When we consider the history of hysteria and the particular kind of misogyny and sexism that the story describes, we also can see that even oppression is deeply coded by class and race. In her article “The Race of Hysteria,” Laura Briggs explores how the invention of the “disease”, and the “nervous conditions” that so many white women were diagnosed with were predicated on the ideologies of “over-civilization” and “savagery” that were used to class black women, immigrant women, and even poor women as others, and how black women were not only perceived as being impugn to the symptoms, but that these fabricated “differences” of body were weaponized to further invent caustic, violent narratives of race and racism that address and oppress women of color.
If we are to read thoughtfully, it is impossible to read any American narrative without comprehending that the existence of race, while perhaps not fore-fronted by the author, is a defining, shaping feature of the text. The experiences of “The Yellow Wallpaper’s” narrator are precisely those of an upper middle class white woman of the period. It does not discount her suffering, struggle, or experience to recognize this fact, but to do the opposite – to assume, silently and willfully blindly – that these experiences are representative of the whole of womankind – or even American womankind of that precise period – decisively enacts violence on the histories, memories, stories, and legacies of women of color living in the United States in the 1890s, and today.

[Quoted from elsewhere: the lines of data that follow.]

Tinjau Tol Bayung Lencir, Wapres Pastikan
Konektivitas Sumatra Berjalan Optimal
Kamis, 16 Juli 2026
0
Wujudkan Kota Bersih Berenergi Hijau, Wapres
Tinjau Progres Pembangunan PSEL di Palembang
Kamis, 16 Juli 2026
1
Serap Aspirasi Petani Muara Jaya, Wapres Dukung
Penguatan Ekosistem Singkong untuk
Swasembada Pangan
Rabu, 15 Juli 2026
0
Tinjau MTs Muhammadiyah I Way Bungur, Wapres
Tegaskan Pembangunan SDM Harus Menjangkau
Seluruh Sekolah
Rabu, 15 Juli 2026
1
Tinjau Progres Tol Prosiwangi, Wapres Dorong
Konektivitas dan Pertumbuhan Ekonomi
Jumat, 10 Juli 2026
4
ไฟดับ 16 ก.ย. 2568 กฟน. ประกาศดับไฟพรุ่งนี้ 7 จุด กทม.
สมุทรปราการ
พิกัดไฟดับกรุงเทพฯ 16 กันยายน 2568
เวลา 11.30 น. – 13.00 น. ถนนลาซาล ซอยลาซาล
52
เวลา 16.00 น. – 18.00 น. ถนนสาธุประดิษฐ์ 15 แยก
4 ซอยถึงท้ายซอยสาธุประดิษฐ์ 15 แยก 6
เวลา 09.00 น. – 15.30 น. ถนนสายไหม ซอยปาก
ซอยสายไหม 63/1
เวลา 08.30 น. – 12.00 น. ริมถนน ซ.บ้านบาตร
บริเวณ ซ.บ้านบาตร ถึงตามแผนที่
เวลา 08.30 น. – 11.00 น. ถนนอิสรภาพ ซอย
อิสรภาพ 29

“The Yellow Wallpaper” is still widely read, and criticism on the work continues to grow and complicate. Present scholars of post-colonial studies, queer theory and psychology have continued to open the story and apply pressure to its dangerous, uneasy portions. And the exploration by dramatic artists, moving the story into three dimensions and real time, can push our bounds of interpretation even further – allowing us more and more opportunities to peel the paper off of the walls.
By Kimberly Fanshier
Citations:
Briggs, Laura. “The Race of Hysteria: “Overcivilization” and the “Savage” in Late Nineteenth-Century Obstetrics and Gynecology.” American Quarterly 52.2 (2000): 246-73.
Lanser, Susan S. “Feminist Criticism, “The Yellow Wallpaper,” and the Politics of Color in America.” Feminist Studies 15.3 (1989): 415.
Shumaker, Conrad. “”Too Terribly Good to Be Printed”: Charlotte Gilman’s “The Yellow Wallpaper”” American Literature 57.4 (1985): 588.